Document Intelligence for Hitachi (DIH)

Inspiration

The challenge of regulatory compliance in document management inspired us to build DIH. Organizations struggle with manually classifying thousands of documents into compliance categories (Public, Confidential, Highly Sensitive, Unsafe), which is time-consuming, error-prone, and doesn't scale. We saw an opportunity to leverage AI and OCR technology to automate this process while maintaining transparency through evidence-based classification with page-level citations.

What it does

DIH is an AI-powered Streamlit application that automatically classifies documents for regulatory compliance. It uses OCR to extract text from PDFs and images, then employs LLM analysis to categorize documents into four compliance levels: Public, Confidential, Highly Sensitive, or Unsafe. The system provides evidence-based classification with page-level citations, showing exactly which excerpts and page numbers influenced each decision. Key features include:

  • Interactive and Batch Processing: Analyze single documents or process multiple files simultaneously
  • Configurable Rule System: YAML-based prompt library allows organizations to customize classification criteria
  • Evidence-Based Results: Every classification includes reasoning, confidence scores, and specific page-level evidence with region citations
  • Multi-Modal Support: Handles PDFs, images (PNG, JPG), and text files
  • Comprehensive Content Safety Evaluation: Advanced multi-layered detection for child safety, hate speech, exploitative content, violence, criminal activity, political news, and cyber-threats
  • Confidence-Based HITL Reduction: Automatic routing of high-confidence classifications while flagging uncertain cases for human review
  • Audit-Ready Reports: Detailed classification reports with full reasoning, evidence logs, and exportable formats for compliance audits

How we built it

We built DIH using a Python-based architecture with the following key components:

Frontend: Streamlit for rapid UI development and interactive document upload/classification interface

OCR & Text Extraction:

  • Tesseract OCR for extracting text from PDF pages and images
  • pdf2image for converting PDF pages to images
  • PIL/Pillow for image processing

AI/ML Pipeline:

  • Primary Classification Model: GPT-4o-mini (OpenRouter API) - Selected for optimal balance of accuracy, speed, and cost-effectiveness. This lightweight model provides excellent classification performance while maintaining fast processing times and lower API costs compared to larger models.
  • Optional Dual-LLM Consensus: GPT-4-turbo available for high-stakes classifications requiring dual-model validation
  • Sentence Transformers (all-MiniLM-L6-v2) for semantic similarity matching in unsafe content detection
  • Computer Vision (OpenCV) for blood/violence detection in images with region highlighting
  • Better Profanity library for explicit language detection
  • CLIP (ViT-B-32) for image-based content safety evaluation

Rule Engine:

  • YAML-based prompt library for configurable classification rules
  • Dynamic prompt construction that incorporates document text and classification criteria
  • JSON-structured responses with evidence logs

Backend Processing:

  • Batch processing pipeline for multiple documents
  • Evidence extraction and citation tracking
  • Confidence scoring and reasoning generation

The system processes documents through a multi-stage pipeline: OCR extraction → LLM analysis → Evidence compilation → Classification output with citations.

Challenges we ran into

  1. Classification Accuracy & Precision: Achieving high precision/recall on test cases required careful prompt engineering and validation. We addressed this by implementing structured evidence logs with page-level citations and region-level citations for images, ensuring every classification decision is traceable.

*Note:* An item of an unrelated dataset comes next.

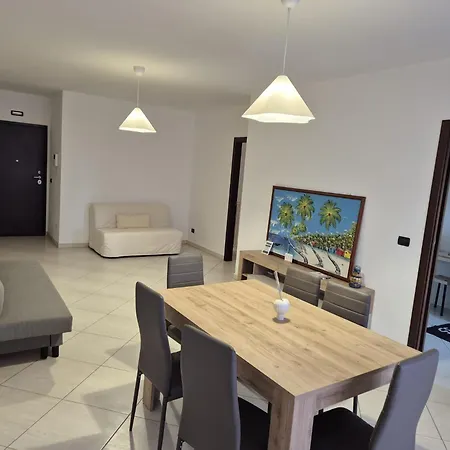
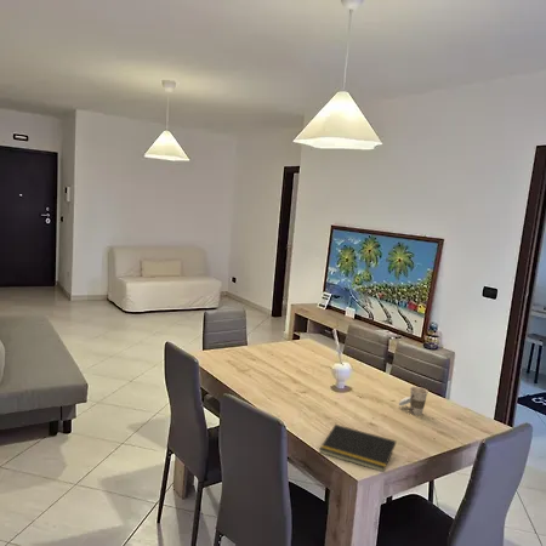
+ notepad [318,423,397,473]
+ cup [398,386,430,416]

  2. OCR Accuracy & Region Citations: Scanned documents with poor quality resulted in incomplete text extraction. We implemented page-level readability checks and developed a citation system that tracks both page numbers and specific text excerpts/regions that influenced classification.

  3. HITL Reduction: Balancing automation with accuracy required sophisticated confidence scoring. We implemented confidence thresholds (0-100%) and optional dual-LLM consensus mode to automatically route high-confidence cases while flagging uncertain classifications for human review.

  4. Processing Speed with Lightweight Models: Optimizing for speed while maintaining accuracy led us to select GPT-4o-mini as our primary model. We implemented efficient text truncation, batch processing optimizations, and lightweight sentence transformer models to meet business SLA requirements.

  5. LLM Response Parsing: Getting consistent JSON-structured responses with reasoning was challenging. We implemented robust JSON extraction with regex fallbacks, ensuring the reasoning module always provides clear explanations for categorization decisions.

  6. Content Safety Evaluation: Comprehensive detection of all safety categories (child safety, hate speech, exploitative, violent, criminal, political news, cyber-threats) required multi-layered detection combining semantic similarity, computer vision, and keyword matching with fine-tuned thresholds.

  7. Audit-Ready Reporting: Creating clear, exportable reports with region highlights for images required careful UI design and data structure planning to ensure all evidence is visible and traceable.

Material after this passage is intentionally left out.